There was one idea for retheming Superstar Limo that stuck: Monsters Inc. Mike and Sulley to the Rescue! Soft opening December 2005 and officially opening on Jan. 23, 2006, this dark ride utilized the exact same building, ride system, and vehicles as Superstar Limo.

 

 Monsters Inc. Mike and Sulley to the Rescue! exterior © Tabitha Anctil

 

Monsters Inc. Mike and Sulley to the Rescue! isn’t any faster than Superstar Limo, but it has beloved characters, detailed show scenes, interesting special effects, and an actual story. Similar to the plot of the movie it’s based on, the attraction takes guests through Monstropolis and follows Mike and Sulley as they attempt to get their new friend Boo back home. The ride has remained open in operation since it’s opening in 2006 and overall is generally regarded more favorably by guests than Superstar Limo.

 

But now we get to what is, in my opinion, the best fact about Mike and Sulley to the Rescue! We already know Disney doesn’t mind reusing old props or animatronics (see: basically every audio animatronic in Splash Mountain), so while this isn’t surprising, it’s still pretty funny: it appears that nearly all the celebrity figures from Superstar Limo are still in the attraction that today operates as Mike and Sulley to the Rescue! They may be unrecognizable, however, considering they’re all donning yellow CDA (Child Detection Agency) suits.

 

 © Screenshot from “California Adventure Superstar Limo 2001 Queue and Ride” on YouTube

 

 Monsters Inc.: Mike & Sulley to the Rescue © Loren Javier on Flickr

 

Take a look at this detailed side by side photo comparison, or even just look closely at the ride through comparison below and pay close attention to the poses.

 

 

 Sure, maybe stars like Regis Philben and Drew Carey aren’t as culturally relevant now as they were in 2001, but at least nowadays they make an honest living keeping Monstropolis safe from human child contamination.

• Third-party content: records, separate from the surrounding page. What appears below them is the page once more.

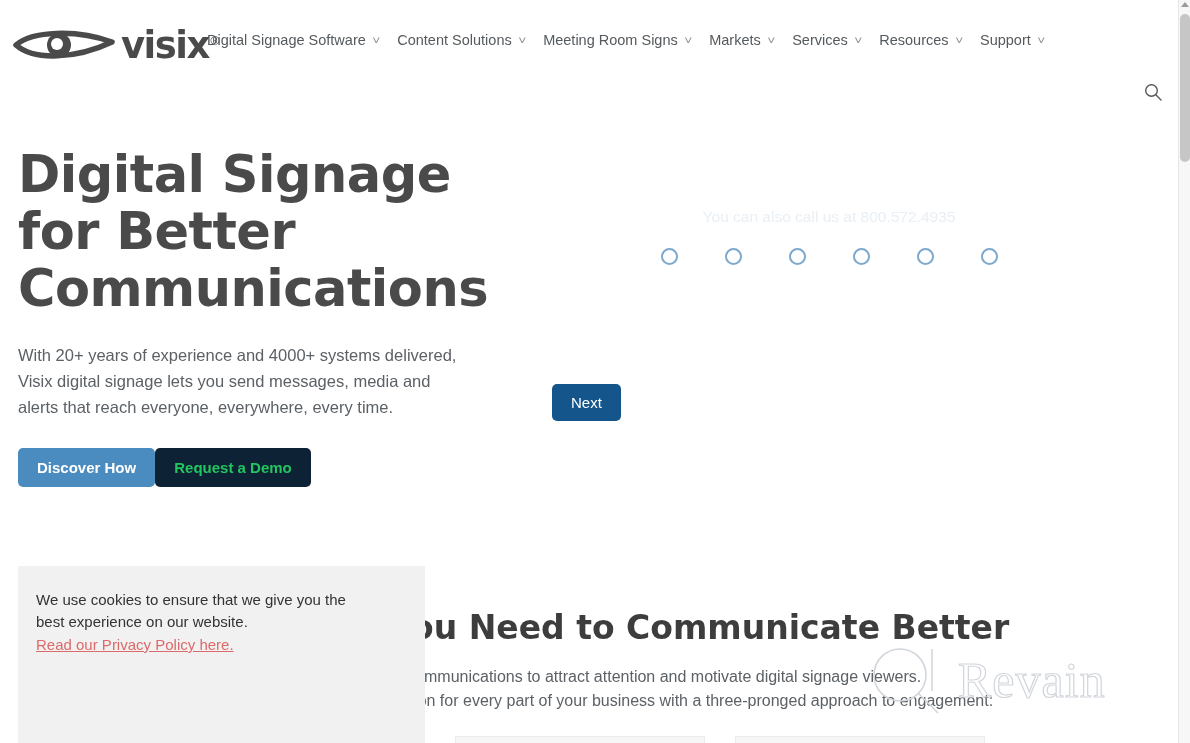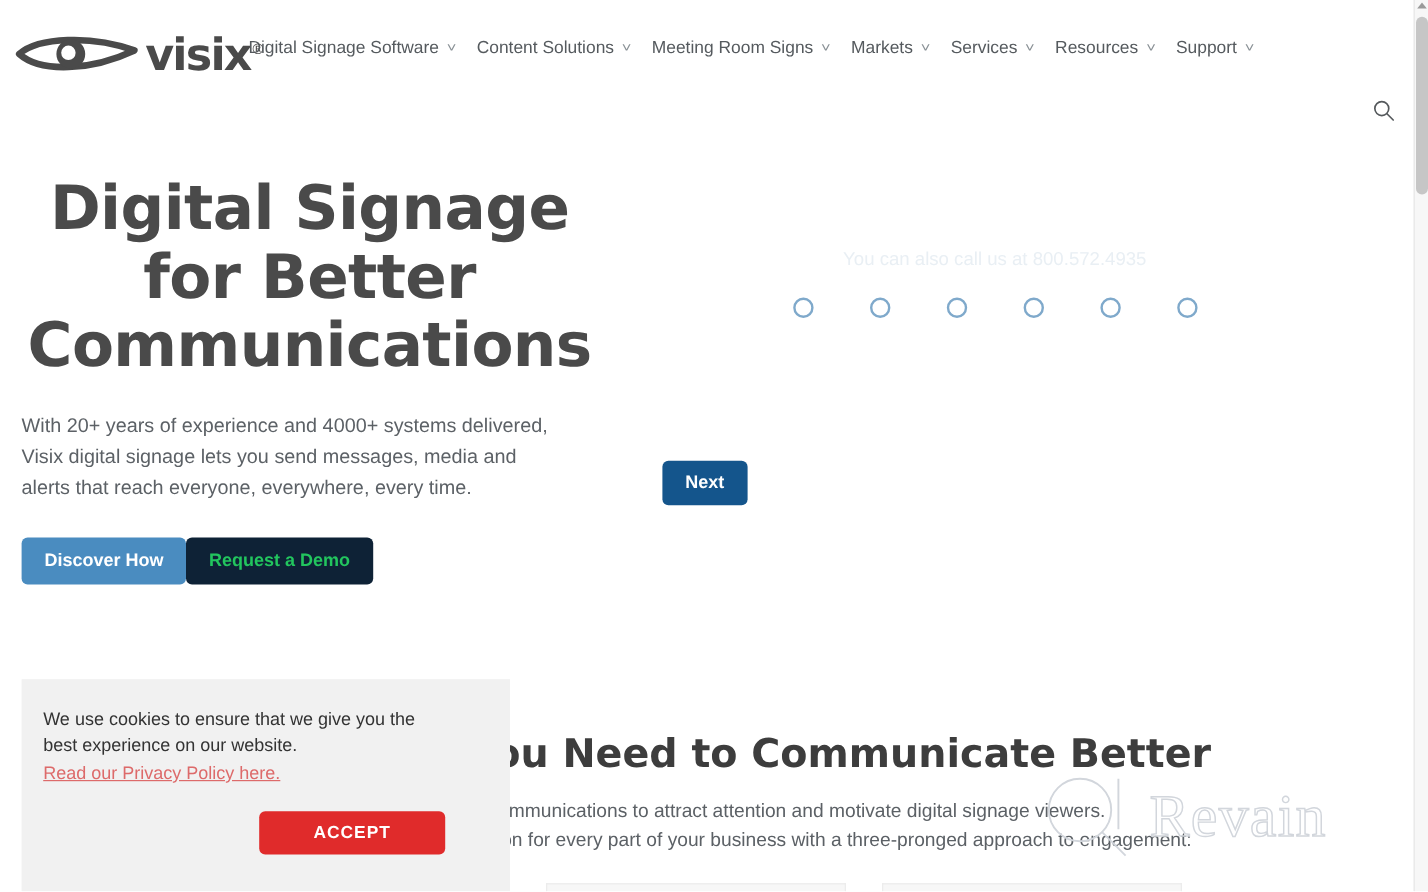--- a/index.html
+++ b/index.html
@@ -125,7 +125,6 @@
     font-weight: bold;
     color: #4a4a4a;
     letter-spacing: -0.5px;
-    text-align: center;
   }
   .hero-desc {
     margin-top: 25px;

Honestly? I respect that.

 

That’s the rise and fall of Superstar Limo. Is it the worst ride Disney has ever made? To be honest, even a terrible Disney attraction is okay, in the grand scheme of things. One of Superstar Limo’s worst offenses was that it was too boring. There are worse sins to pin on a theme park attraction. Regardless, Monsters Inc. Mike and Sulley to the Rescue! is a much better use of space. Disney California Adventure has changed quite a lot since opening day eighteen years ago, with certain areas nearly unrecognizable. I have very fond memories of early California Adventure (not Superstar Limo, unfortunately—like many guests, my parents rode it once and then never again) in all its over-the-top ‘west coast, best coast’ glory, but even with nostalgia goggles on, it’s clear that today’s version is a vast improvement. May we all experience such a dramatic glow up in our futures as that of Cindy Crawford turning into a CDA agent.

 

Thanks for reading and see you on your next visit to 1313 Disneyland Drive!